Text2fMRI: Brain Encoding from Video Transcripts
Text2fMRI is a lightweight, tutorial-driven framework for building brain encoding models. It predicts whole-brain fMRI responses solely from video transcripts using features extracted from frozen Large Language Models (LLMs).
Originally developed for the Advanced Neuroimaging course at the Max Planck Institute for Human Cognitive and Brain Sciences, this repository serves as both an educational guide and a competitive baseline model for the Algonauts 2025 Challenge.
Despite its efficiency (approx. 52M trainable parameters), the model achieves near-SOTA performance in predicting responses in auditory and language-selective cortices.
π Quick Start with BERG
This model is fully integrated into the BERG (Brain Encoding Response Generator) library. You can generate in silico brain responses with just a few lines of code.
Installation
Ensure you have BERG installed (refer to the official documentation).
Usage Example
from berg import BERG
# 1. Initialize BERG
# Ensure 'berg_dir' points to your BERG cache/root directory
berg = BERG(berg_dir="brain-encoding-response-generator")

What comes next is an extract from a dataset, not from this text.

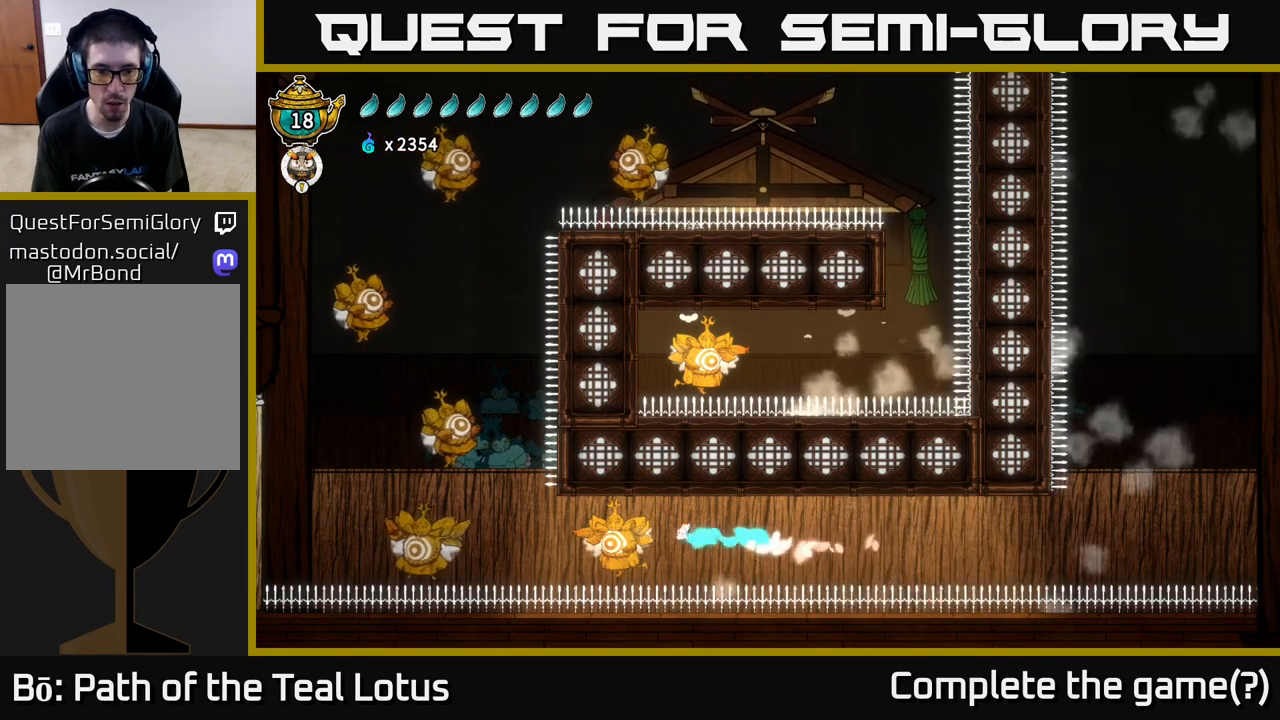
{"buttons": ["L2"], "left_stick": "left", "right_stick": "center", "events": [[83, "R2", "up"], [100, "X", "down"], [250, "L2", "down"], [283, "X", "up"]]}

# 2. Load the Text2fMRI Model
# This automatically fetches weights and config from Hugging Face
text2fmri_model = berg.get_encoding_model("fmri-cneuromods-text2fmri")
# 3. Define Stimuli
# Input is a list of strings, where each string corresponds to the text spoken
# during one fMRI Time Repetition (TR).
transcripts = [
'hello, are you',
'awake? Yes,',
'I am'
]
# 4. Generate Predictions
# Returns predicted fMRI activity for the given transcripts
text2fmri_silico = berg.encode(text2fmri_model, transcripts)

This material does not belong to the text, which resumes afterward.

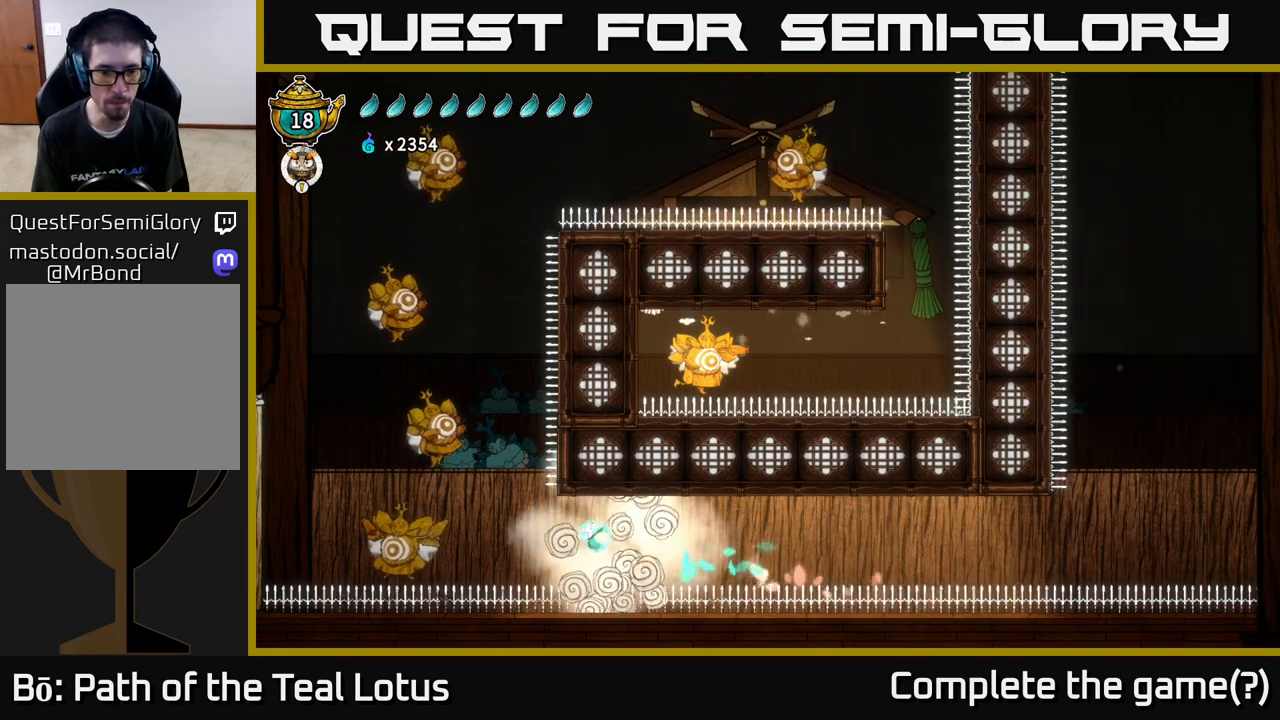
{"buttons": ["A", "L2"], "left_stick": "left", "right_stick": "center", "events": [[333, "A", "down"]]}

print(text2fmri_silico.shape)
# Output: [3, 1000] -> [Timepoints, ROIs]
π§ Model Details
Architecture
The model follows a two-stage pipeline:
- Feature Extraction: Text inputs are processed by a frozen, pre-trained Large Language Model (Qwen-0.5B) to extract rich semantic embeddings.
- Encoding Head: A lightweight Transformer (with Rotary Positional Embeddings) or Linear Mapper projects these semantic features into the brain space.
Inputs and Outputs
Input:
List[str]A sequence of text strings.
Each string represents the transcript aligned to a specific fMRI TR (repetition time).

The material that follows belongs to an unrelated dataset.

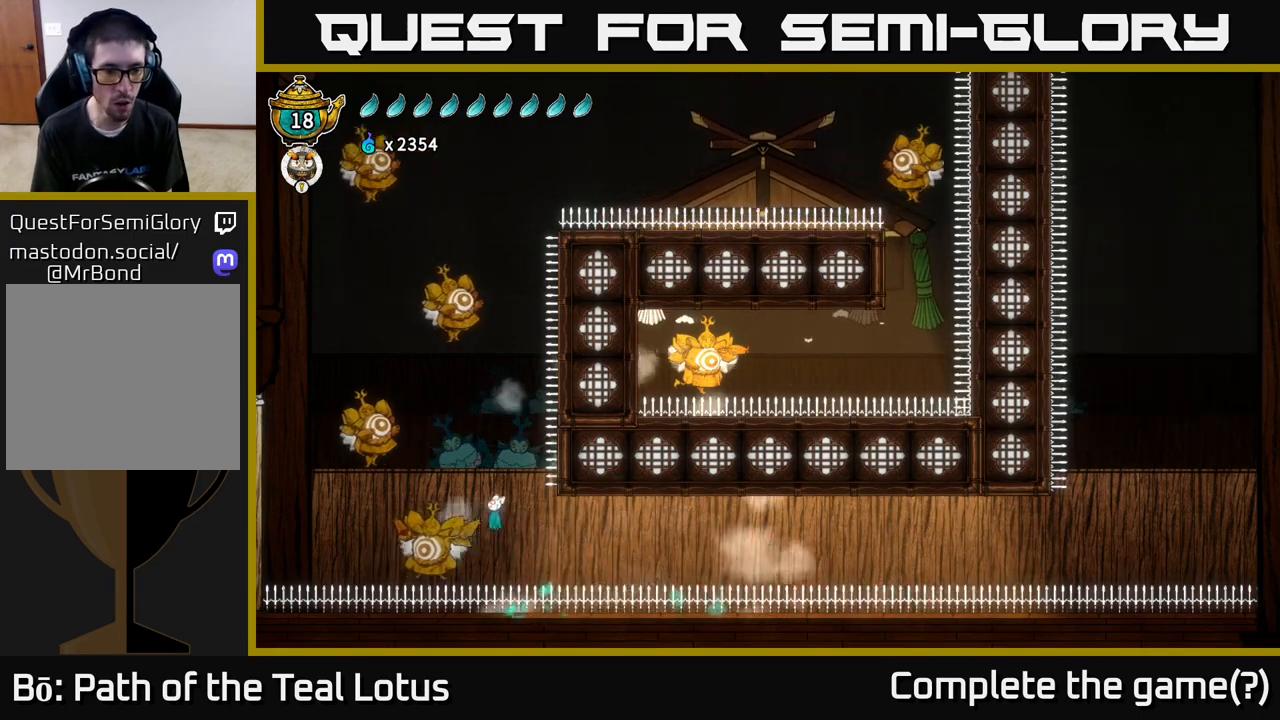
{"buttons": ["A"], "left_stick": "down", "right_stick": "center", "events": [[50, "X", "down"], [117, "A", "up"], [200, "X", "up"], [350, "L2", "up"], [433, "A", "down"], [450, "left_stick", "down"]]}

Note: The model relies only on text. It does not use audio waveforms or video frames.
Output:
torch.TensorShape:
[num_timepoints, num_rois]ROIs: 1000 brain regions defined by the Schaefer 2018 Atlas (7-network parcellation).
Units: Z-scored fMRI BOLD signal responses.
Target Brain Networks
While the model predicts whole-brain activity, it is particularly effective at modeling:
- Auditory Cortex
- Language Network (e.g., Broca's area, Wernicke's area)
- Superior Temporal Sulcus (STS)
π Training Data
The model was trained on the CNeuroMods dataset, specifically the Friends TV show and Movie10 datasets, consistent with the Algonauts 2025 Challenge.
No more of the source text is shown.